20- Ve Allah dedi: Sular canlı mahlûkların sürüler ile kaynaşsın, ve yerin üstünde, gökler kubbesinin yüzünde kuşlar uçsunlar. 21- Ve Allah büyük deniz canavarlarını, ve suların kendileriyle kaynaştığı cinslerine göre hareket eden her canlı mahlûku, ve cinsine göre her kanatlı kuşu yarattı; ve Allah iyi olduğunu gördü. 22- Ve Allah: Semereli olun, ve çoğalın, ve denizlerde suları doldurun, ve karada kuşlar çoğalsın, diyerek onları mubarek kıldı. 23- Ve akşam oldu ve sabah oldu, beşinci gün.
Hayvanların oluşumu bu devrede anlatılmaktadır. Sanki deniz canlıları, kuşlar ve kara hayvanlarının hepsi bu devrede oluşmuş gibi anlaşılmaktadır. Orijinal metinde bir tertip, sıralama var mıdır bilemiyoruz. Denizlerin, karaların ve göklerin değişik hayvanlarla doldurulduğu anlaşılmaktadır. Jeolojide ise, 4. jeolojik zaman, Memelilerin ortaya çıktığı devir olarak kabul edilmektedir. Üçüncü paragrafın başındaki iki cümle gibi, 6. paragrafın başındaki 24 ve 25. cümlelerin burada olması daha uygun görünüyor. Zira devrenin tamamlandığını belirten “ve Allah iyi olduğunu gördü” ibaresi orada geçmektedir. Ayrıca 6. paragrafın sonunda yine aynı ibare biraz daha pekiştirilerek, vurgulu biçimde son kez geçmektedir.

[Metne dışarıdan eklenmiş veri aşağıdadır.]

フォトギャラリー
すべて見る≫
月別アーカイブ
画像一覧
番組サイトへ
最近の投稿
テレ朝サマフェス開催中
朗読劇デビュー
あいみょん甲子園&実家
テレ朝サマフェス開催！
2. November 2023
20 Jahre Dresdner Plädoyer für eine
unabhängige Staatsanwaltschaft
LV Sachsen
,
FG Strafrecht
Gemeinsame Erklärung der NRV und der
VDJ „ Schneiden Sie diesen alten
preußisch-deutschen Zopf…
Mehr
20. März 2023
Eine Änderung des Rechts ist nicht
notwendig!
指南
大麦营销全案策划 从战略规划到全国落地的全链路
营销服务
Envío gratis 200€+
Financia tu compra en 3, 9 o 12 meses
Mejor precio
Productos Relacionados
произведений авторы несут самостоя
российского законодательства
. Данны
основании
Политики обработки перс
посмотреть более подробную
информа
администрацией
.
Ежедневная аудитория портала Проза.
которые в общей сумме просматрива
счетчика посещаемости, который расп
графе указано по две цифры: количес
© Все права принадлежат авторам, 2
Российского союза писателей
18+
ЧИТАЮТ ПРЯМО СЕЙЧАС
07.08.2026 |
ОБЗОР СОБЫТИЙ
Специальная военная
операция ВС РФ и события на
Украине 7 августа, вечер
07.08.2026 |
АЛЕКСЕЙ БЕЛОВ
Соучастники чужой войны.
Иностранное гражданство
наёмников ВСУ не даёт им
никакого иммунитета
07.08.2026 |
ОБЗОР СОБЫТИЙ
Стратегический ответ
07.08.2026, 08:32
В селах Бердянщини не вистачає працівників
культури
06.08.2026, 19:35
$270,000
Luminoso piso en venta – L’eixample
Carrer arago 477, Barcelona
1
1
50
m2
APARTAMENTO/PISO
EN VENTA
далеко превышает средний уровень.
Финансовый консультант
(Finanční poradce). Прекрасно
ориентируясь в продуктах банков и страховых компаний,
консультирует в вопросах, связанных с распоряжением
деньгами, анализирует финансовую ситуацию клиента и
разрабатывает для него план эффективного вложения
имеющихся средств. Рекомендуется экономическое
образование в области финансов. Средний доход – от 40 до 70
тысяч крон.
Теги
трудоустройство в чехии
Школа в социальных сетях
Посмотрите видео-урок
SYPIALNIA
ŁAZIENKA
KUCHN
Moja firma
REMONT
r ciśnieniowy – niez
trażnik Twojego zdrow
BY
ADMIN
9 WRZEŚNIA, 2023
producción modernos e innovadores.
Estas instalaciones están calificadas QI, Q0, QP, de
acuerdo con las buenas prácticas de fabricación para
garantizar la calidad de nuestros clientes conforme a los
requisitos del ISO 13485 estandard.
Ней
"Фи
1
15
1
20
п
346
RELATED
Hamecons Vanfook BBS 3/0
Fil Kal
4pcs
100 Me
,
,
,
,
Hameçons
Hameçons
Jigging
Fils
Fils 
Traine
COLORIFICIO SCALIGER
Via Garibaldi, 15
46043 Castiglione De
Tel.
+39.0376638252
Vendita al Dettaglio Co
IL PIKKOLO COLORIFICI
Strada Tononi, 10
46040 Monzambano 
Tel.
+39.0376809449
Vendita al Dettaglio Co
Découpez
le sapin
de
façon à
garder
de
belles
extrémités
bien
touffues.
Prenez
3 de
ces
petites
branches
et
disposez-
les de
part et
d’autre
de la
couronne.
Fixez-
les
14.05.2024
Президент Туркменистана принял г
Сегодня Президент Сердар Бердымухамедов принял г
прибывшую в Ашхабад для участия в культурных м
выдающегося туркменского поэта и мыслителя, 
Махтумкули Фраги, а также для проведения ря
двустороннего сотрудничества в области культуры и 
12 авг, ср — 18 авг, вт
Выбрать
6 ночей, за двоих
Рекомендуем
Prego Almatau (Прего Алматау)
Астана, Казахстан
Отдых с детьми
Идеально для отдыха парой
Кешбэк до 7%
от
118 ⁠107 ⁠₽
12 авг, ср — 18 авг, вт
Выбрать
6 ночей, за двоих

İnsan hariç, bilinen her tür canlının oluşmasıyla bu devre de sona erer. Buradaki anlatımda öyle görünüyor ki, omurgalıların ortaya çıkışı ile memelilerin ortaya çıkışı iki ayrı devre olarak kabul edilmemiş, ikisi birleştirilerek aynı devirde anlatılmış, buna karşılık altıncı devrede, yani 4. jeolojik zamanda sadece insanın ortaya çıkışı anlatılmıştır. İnsanın ortaya çıkışı başlı başına ayrı bir devreye yakışır doğrusu. İnsan yeryüzündeki tüm canlılardan farklı, biricik, özgün bir canlıdır. Biyolojik yapısı diğer canlılar gibi olsa da psikolojik ve sosyal yapısı sadece kendisine özgüdür. Demek ki Tevrat insanı müstakil bir devre olarak incelemektedir. Araştırılması gereken konu, bu devrenin; insansılarla mı, yoksa en son ve halen yaşayan modern insan “homo sapiens” ile mi başlamasıdır. Beşinci gün, beşinci devre budur.